# Pattern for a hedgehog hat?



## MoonbeamHH (May 3, 2010)

Does anyone know where to find a pattern for a hedgehog hat or any tips? I brought some anti-pill fleece and flannel for a great price at Joann's. I want to whip out my new sewing machine, sew a hat for Snowball.  Any suggestions will be appreciated. I'm still new at sewing!


----------



## Alastrina (Sep 18, 2009)

There is one in one of the 2010 Hedgehog Welfare Society newsletters I know, I can't remember which edition though. I've used the pattern several times myself and it's super easy to follow, now have a stunning pair of hedgie hats for my little guy ^_^

~Katie


----------



## MissC (Nov 15, 2010)

I use this pattern and just change the size...I also used to make one slightly smaller and put it inside-out inside a larger one so there are no seams, then just folded the top over the smaller one to hold them together. N'est pas?
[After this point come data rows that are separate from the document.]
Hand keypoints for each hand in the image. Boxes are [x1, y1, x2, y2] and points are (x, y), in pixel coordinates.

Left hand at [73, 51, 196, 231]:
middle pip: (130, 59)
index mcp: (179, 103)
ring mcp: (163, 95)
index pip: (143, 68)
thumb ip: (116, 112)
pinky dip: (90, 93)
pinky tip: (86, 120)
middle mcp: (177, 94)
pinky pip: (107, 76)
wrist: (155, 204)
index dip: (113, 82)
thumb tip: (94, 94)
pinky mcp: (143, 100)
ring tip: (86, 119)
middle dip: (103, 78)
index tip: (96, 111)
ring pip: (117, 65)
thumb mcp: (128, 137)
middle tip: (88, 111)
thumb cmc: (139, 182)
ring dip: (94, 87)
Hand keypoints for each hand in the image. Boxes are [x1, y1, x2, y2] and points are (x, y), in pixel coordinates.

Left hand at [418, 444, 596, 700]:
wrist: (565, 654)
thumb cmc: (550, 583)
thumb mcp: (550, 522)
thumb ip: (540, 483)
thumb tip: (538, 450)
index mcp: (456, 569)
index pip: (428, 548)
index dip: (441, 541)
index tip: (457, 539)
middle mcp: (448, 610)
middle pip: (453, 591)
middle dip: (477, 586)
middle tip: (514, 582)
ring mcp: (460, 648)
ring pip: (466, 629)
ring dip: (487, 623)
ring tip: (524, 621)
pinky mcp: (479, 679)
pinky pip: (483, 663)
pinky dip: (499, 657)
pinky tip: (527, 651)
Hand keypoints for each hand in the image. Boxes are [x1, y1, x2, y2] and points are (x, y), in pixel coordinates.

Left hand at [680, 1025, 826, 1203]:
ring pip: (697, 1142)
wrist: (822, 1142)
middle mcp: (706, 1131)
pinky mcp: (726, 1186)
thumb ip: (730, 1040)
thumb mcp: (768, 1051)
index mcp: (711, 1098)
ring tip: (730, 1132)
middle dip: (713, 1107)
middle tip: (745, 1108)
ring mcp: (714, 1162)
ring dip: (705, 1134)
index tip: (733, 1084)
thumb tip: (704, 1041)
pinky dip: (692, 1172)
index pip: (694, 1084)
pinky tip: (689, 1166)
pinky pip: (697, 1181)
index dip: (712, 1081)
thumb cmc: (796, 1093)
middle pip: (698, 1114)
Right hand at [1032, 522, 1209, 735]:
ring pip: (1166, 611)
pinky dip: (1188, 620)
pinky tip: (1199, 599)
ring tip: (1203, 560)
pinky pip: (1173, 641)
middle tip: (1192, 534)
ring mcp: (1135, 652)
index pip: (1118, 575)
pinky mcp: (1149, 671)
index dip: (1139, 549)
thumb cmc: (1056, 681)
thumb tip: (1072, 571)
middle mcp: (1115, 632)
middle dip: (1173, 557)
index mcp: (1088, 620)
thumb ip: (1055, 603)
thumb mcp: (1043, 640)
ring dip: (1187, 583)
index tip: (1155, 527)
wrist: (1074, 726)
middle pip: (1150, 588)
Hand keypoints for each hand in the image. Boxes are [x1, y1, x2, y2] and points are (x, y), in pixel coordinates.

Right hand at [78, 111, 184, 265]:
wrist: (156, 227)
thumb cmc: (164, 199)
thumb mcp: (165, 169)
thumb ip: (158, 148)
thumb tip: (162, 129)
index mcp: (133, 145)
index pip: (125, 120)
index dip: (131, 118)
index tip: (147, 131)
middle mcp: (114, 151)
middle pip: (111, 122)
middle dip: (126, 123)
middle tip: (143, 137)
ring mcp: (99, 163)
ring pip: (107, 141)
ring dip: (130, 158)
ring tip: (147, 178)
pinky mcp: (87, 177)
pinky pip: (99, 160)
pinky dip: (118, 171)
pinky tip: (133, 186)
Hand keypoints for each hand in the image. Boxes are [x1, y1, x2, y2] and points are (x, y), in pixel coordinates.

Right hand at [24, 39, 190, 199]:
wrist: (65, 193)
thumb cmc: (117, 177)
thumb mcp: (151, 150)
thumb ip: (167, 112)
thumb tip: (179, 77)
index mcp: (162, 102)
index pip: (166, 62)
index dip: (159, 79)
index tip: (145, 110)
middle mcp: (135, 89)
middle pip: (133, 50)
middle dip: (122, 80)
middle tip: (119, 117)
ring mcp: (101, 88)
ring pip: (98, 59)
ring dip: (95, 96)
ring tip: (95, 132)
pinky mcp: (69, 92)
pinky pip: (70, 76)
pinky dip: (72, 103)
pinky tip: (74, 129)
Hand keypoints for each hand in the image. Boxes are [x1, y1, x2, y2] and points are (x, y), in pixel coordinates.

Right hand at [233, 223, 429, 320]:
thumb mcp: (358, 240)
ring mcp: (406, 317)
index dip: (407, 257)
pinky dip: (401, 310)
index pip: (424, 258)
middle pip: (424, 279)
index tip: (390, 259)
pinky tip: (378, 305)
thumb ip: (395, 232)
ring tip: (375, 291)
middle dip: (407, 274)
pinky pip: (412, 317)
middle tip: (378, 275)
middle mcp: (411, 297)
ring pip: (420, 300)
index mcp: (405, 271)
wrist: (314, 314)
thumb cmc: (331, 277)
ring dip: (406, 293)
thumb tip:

But then Snarf started working all night to take them apart and sleep in the one that's inside out. He HATES the extra fabric from a seam...Jeesh. ALL of his hedgie bags are inside out. Lovely. So glad I took the extra time to make them look so nice from the outside...which is now the INside :roll:

EDIT to add the link I forgot... :roll:

http://familycrafts.about.com/gi/o.htm? ... cehats.htm


----------



## Nancy (Aug 22, 2008)

Type Skeeter hedgehog hat in a search and it will come up. It's a pdf and since I downloaded the lastest adobe, every time I try to open a pdf file, my computer locks up.


----------



## Quilled1 (Dec 29, 2010)

I found it in the newsletter. Soooo helpful that each one has a summary of what's in it.


----------



## magaleib (Sep 14, 2014)

I found it on here:
http://www.hedgehogwelfare.org/newsletters/volume46_1.pdf


----------